List all lines of the data containing the word "SameCoordinates".

STORED DATA

----------------

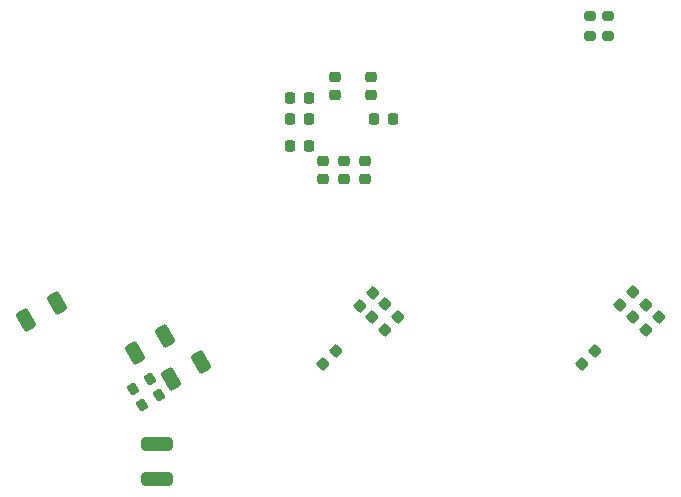
<source format=gbp>
%TF.GenerationSoftware,KiCad,Pcbnew,7.0.1-0*%
%TF.CreationDate,2023-04-03T11:55:14-05:00*%
%TF.ProjectId,plenum,706c656e-756d-42e6-9b69-6361645f7063,1*%
%TF.SameCoordinates,PXc1c9600PY2e063a0*%
%TF.FileFunction,Paste,Bot*%
%TF.FilePolarity,Positive*%
%FSLAX46Y46*%
G04 Gerber Fmt 4.6, Leading zero omitted, Abs format (unit mm)*
G04 Created by KiCad (PCBNEW 7.0.1-0) date 2023-04-03 11:55:14*
%MOMM*%
%LPD*%
G01*
G04 APERTURE LIST*
G04 Aperture macros list*
%AMRoundRect*
0 Rectangle with rounded corners*
0 $1 Rounding radius*
0 $2 $3 $4 $5 $6 $7 $8 $9 X,Y pos of 4 corners*
0 Add a 4 corners polygon primitive as box body*
4,1,4,$2,$3,$4,$5,$6,$7,$8,$9,$2,$3,0*
0 Add four circle primitives for the rounded corners*
1,1,$1+$1,$2,$3*
1,1,$1+$1,$4,$5*
1,1,$1+$1,$6,$7*
1,1,$1+$1,$8,$9*
0 Add four rect primitives between the rounded corners*
20,1,$1+$1,$2,$3,$4,$5,0*
20,1,$1+$1,$4,$5,$6,$7,0*
20,1,$1+$1,$6,$7,$8,$9,0*
20,1,$1+$1,$8,$9,$2,$3,0*%
G04 Aperture macros list end*
%ADD10RoundRect,0.250000X1.075000X-0.312500X1.075000X0.312500X-1.075000X0.312500X-1.075000X-0.312500X0*%
%ADD11RoundRect,0.225000X-0.017678X0.335876X-0.335876X0.017678X0.017678X-0.335876X0.335876X-0.017678X0*%
%ADD12RoundRect,0.250000X0.043542X-0.725417X0.606458X-0.400417X-0.043542X0.725417X-0.606458X0.400417X0*%
%ADD13RoundRect,0.225000X0.017678X-0.335876X0.335876X-0.017678X-0.017678X0.335876X-0.335876X0.017678X0*%
%ADD14RoundRect,0.225000X0.250000X-0.225000X0.250000X0.225000X-0.250000X0.225000X-0.250000X-0.225000X0*%
%ADD15RoundRect,0.225000X-0.225000X-0.250000X0.225000X-0.250000X0.225000X0.250000X-0.225000X0.250000X0*%
%ADD16RoundRect,0.250000X-0.043542X0.725417X-0.606458X0.400417X0.043542X-0.725417X0.606458X-0.400417X0*%
%ADD17RoundRect,0.200000X0.035705X0.338157X-0.310705X0.138157X-0.035705X-0.338157X0.310705X-0.138157X0*%
%ADD18RoundRect,0.225000X0.225000X0.250000X-0.225000X0.250000X-0.225000X-0.250000X0.225000X-0.250000X0*%
%ADD19RoundRect,0.200000X-0.275000X0.200000X-0.275000X-0.200000X0.275000X-0.200000X0.275000X0.200000X0*%
%ADD20RoundRect,0.200000X-0.035705X-0.338157X0.310705X-0.138157X0.035705X0.338157X-0.310705X0.138157X0*%
%ADD21RoundRect,0.225000X-0.250000X0.225000X-0.250000X-0.225000X0.250000X-0.225000X0.250000X0.225000X0*%
G04 APERTURE END LIST*
D10*
%TO.C,R11*%
X-88265000Y-47182500D03*
X-88265000Y-44257500D03*
%TD*%
D11*
%TO.C,C32*%
X-73111992Y-36408992D03*
X-74208008Y-37505008D03*
%TD*%
D12*
%TO.C,C50*%
X-90102654Y-36587973D03*
X-87547880Y-35112973D03*
%TD*%
D13*
%TO.C,C30*%
X-68958357Y-34608274D03*
X-67862341Y-33512258D03*
%TD*%
D11*
%TO.C,C33*%
X-51140992Y-36408992D03*
X-52237008Y-37505008D03*
%TD*%
D14*
%TO.C,C6*%
X-70612000Y-21857000D03*
X-70612000Y-20307000D03*
%TD*%
D15*
%TO.C,C10*%
X-76975000Y-19050000D03*
X-75425000Y-19050000D03*
%TD*%
D13*
%TO.C,C36*%
X-70035988Y-33530644D03*
X-68939972Y-32434628D03*
%TD*%
D14*
%TO.C,C9*%
X-74168000Y-21857000D03*
X-74168000Y-20307000D03*
%TD*%
D16*
%TO.C,C49*%
X-96766613Y-32282500D03*
X-99321387Y-33757500D03*
%TD*%
D17*
%TO.C,R8*%
X-88058529Y-40100500D03*
X-89487471Y-40925500D03*
%TD*%
D13*
%TO.C,C37*%
X-47970235Y-33548578D03*
X-46874219Y-32452562D03*
%TD*%
%TO.C,C28*%
X-71033008Y-32552008D03*
X-69936992Y-31455992D03*
%TD*%
D15*
%TO.C,C4*%
X-76975000Y-14986000D03*
X-75425000Y-14986000D03*
%TD*%
D18*
%TO.C,C54*%
X-68313000Y-16764000D03*
X-69863000Y-16764000D03*
%TD*%
D15*
%TO.C,C8*%
X-76975000Y-16764000D03*
X-75425000Y-16764000D03*
%TD*%
D13*
%TO.C,C29*%
X-49038673Y-32461755D03*
X-47942657Y-31365739D03*
%TD*%
D19*
%TO.C,R26*%
X-51562000Y-8065000D03*
X-51562000Y-9715000D03*
%TD*%
D14*
%TO.C,C5*%
X-72390000Y-21857000D03*
X-72390000Y-20307000D03*
%TD*%
D12*
%TO.C,C51*%
X-87068330Y-38795574D03*
X-84513556Y-37320574D03*
%TD*%
D20*
%TO.C,R9*%
X-90249471Y-39605677D03*
X-88820529Y-38780677D03*
%TD*%
D21*
%TO.C,C11*%
X-70104000Y-13195000D03*
X-70104000Y-14745000D03*
%TD*%
%TO.C,C7*%
X-73152000Y-13195000D03*
X-73152000Y-14745000D03*
%TD*%
D19*
%TO.C,R25*%
X-50038000Y-8065000D03*
X-50038000Y-9715000D03*
%TD*%
D13*
%TO.C,C31*%
X-46892604Y-34626209D03*
X-45796588Y-33530193D03*
%TD*%
M02*

</source>
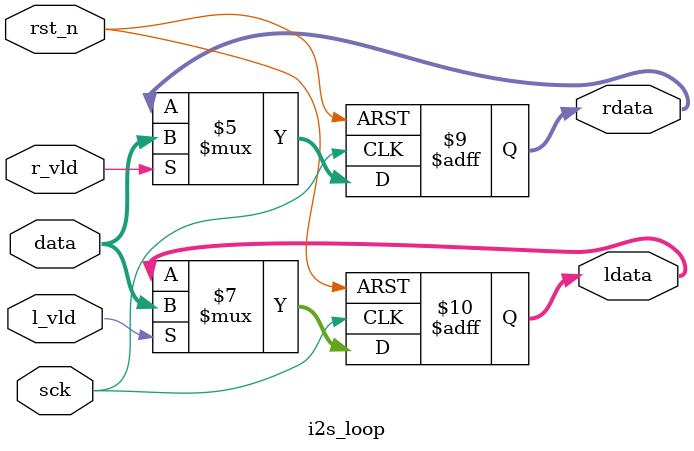
<source format=v>
module i2s_loop
#(
    parameter DATA_WIDTH = 8
)
(
    input                       sck,
    input                       rst_n,

    output reg [DATA_WIDTH - 1:0]  ldata,
    output reg [DATA_WIDTH - 1:0]  rdata,

    input   [DATA_WIDTH - 1:0]  data,
    input                       r_vld,
    input                       l_vld
);

always @(posedge sck or negedge rst_n)
begin
    if(~rst_n)
        ldata <= {DATA_WIDTH{1'b0}};
    else if(l_vld)
        ldata <= data;
end

always @(posedge sck or negedge rst_n)
begin
    if(~rst_n)
        rdata <= {DATA_WIDTH{1'b0}};
    else if(r_vld)
        rdata <= data;
end

endmodule //i2s_loop

</source>
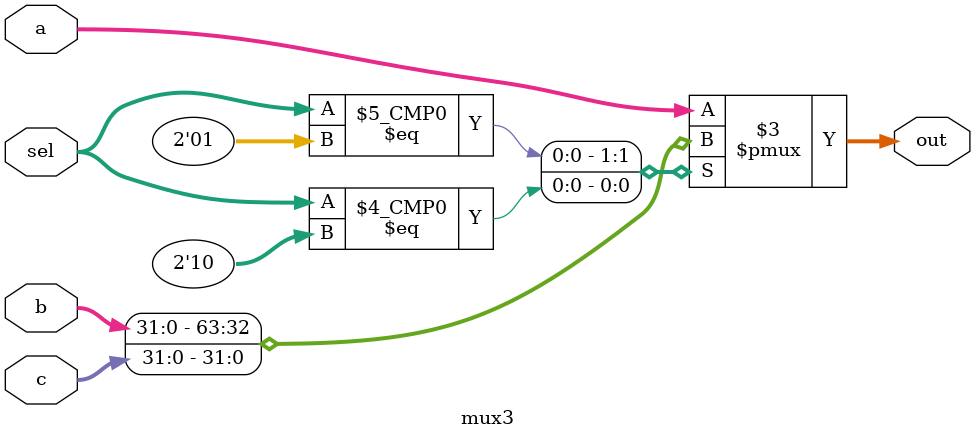
<source format=v>
`timescale 1ns / 1ps

module mux3 #(parameter DATA_WIDTH=32) (
    input [DATA_WIDTH-1:0] a,
    input [DATA_WIDTH-1:0] b,
    input [DATA_WIDTH-1:0] c,
    input [1:0] sel,
    output reg [DATA_WIDTH-1:0] out
    );
    
    always @ (*) begin
        case (sel)
            2'b00: out = a;
            2'b01: out = b;
            2'b10: out = c;
            default: out = a;
        endcase
    end
    
endmodule

</source>
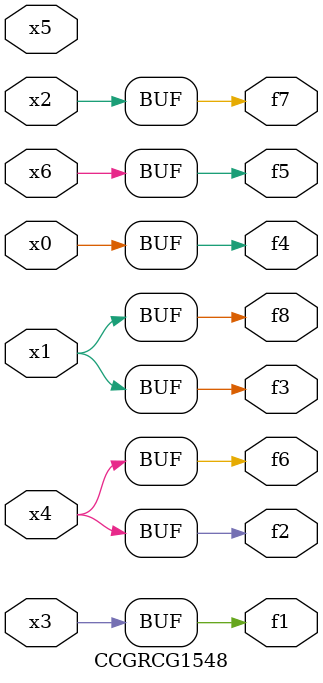
<source format=v>
module CCGRCG1548(
	input x0, x1, x2, x3, x4, x5, x6,
	output f1, f2, f3, f4, f5, f6, f7, f8
);
	assign f1 = x3;
	assign f2 = x4;
	assign f3 = x1;
	assign f4 = x0;
	assign f5 = x6;
	assign f6 = x4;
	assign f7 = x2;
	assign f8 = x1;
endmodule

</source>
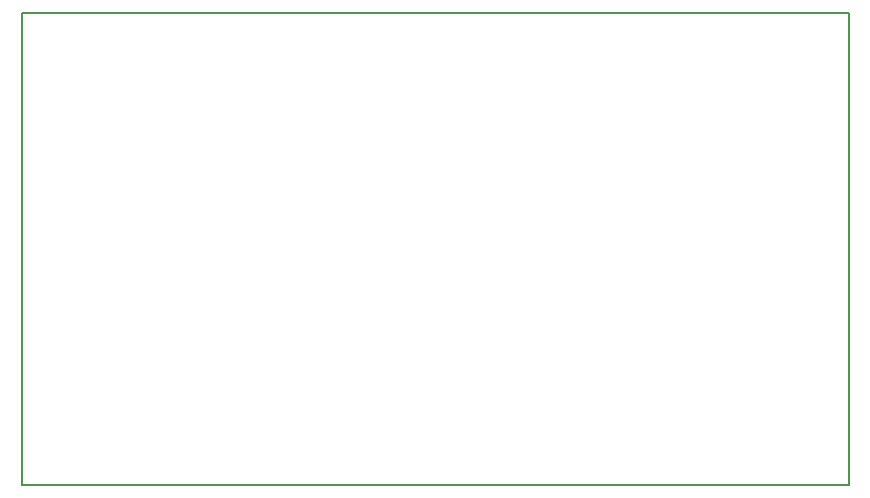
<source format=gko>
G04*
G04 #@! TF.GenerationSoftware,Altium Limited,Altium Designer,25.8.1 (18)*
G04*
G04 Layer_Color=16711935*
%FSLAX44Y44*%
%MOMM*%
G71*
G04*
G04 #@! TF.SameCoordinates,1B2337BD-F25B-45B2-B815-56FBD607D046*
G04*
G04*
G04 #@! TF.FilePolarity,Positive*
G04*
G01*
G75*
%ADD10C,0.2000*%
D10*
X0Y-400000D02*
Y0D01*
X700000D01*
Y-400000D02*
Y0D01*
X0Y-400000D02*
X700000D01*
M02*

</source>
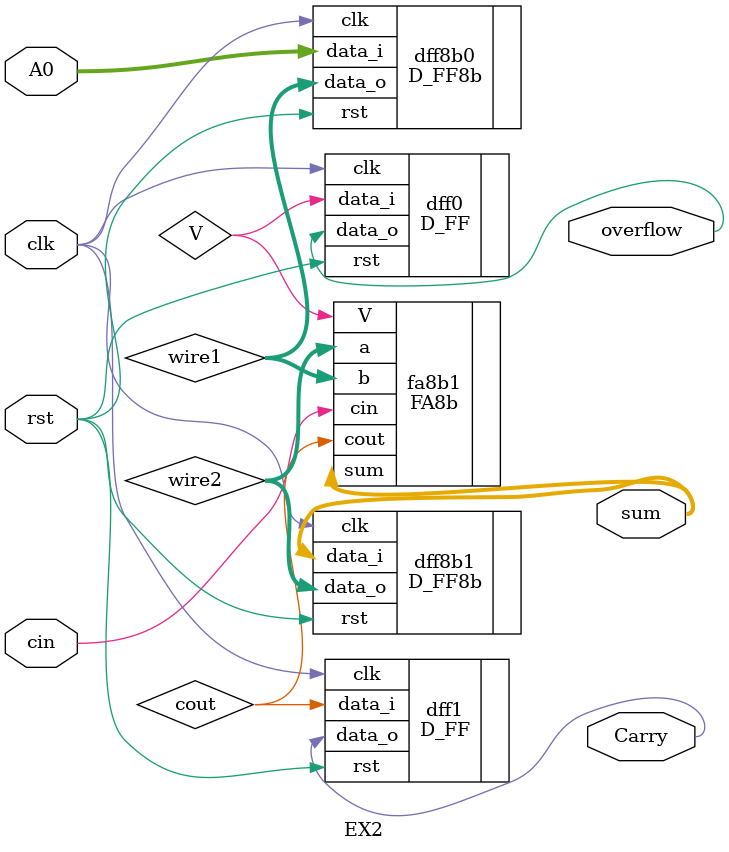
<source format=sv>
module EX2 (
	input logic [7:0] A0,
	input logic clk, rst, cin,
	output logic [0:0] overflow, Carry,
	output logic [7:0] sum
);

wire [7:0] wire1, wire2;
wire [0:0] V, cout;

D_FF8b dff8b0 
(
	.clk(clk), 
	.rst(rst), 
	.data_i(A0), 
	.data_o(wire1)
);
FA8b fa8b1 
(
	.sum(sum), 
	.a(wire2), 
	.b(wire1), 
	.cin(cin), 
	.cout(cout), 
	.V(V)
);
D_FF8b dff8b1 
(
	.clk(clk), 
	.rst(rst), 
	.data_i(sum), 
	.data_o(wire2)
);
D_FF dff0 
(
	.clk(clk), 
	.rst(rst), 
	.data_i(V), 
	.data_o(overflow)
);
D_FF dff1 
(
	.clk(clk), 
	.rst(rst), 
	.data_i(cout), 
	.data_o(Carry)
);

endmodule 
</source>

----------------

EXERCISE SOLUTION
%TF.SameCoordinates,PXc1c9600PY2e063a0*%
G04 #@! TF.SameCoordinates,1B2337BD-F25B-45B2-B815-56FBD607D046*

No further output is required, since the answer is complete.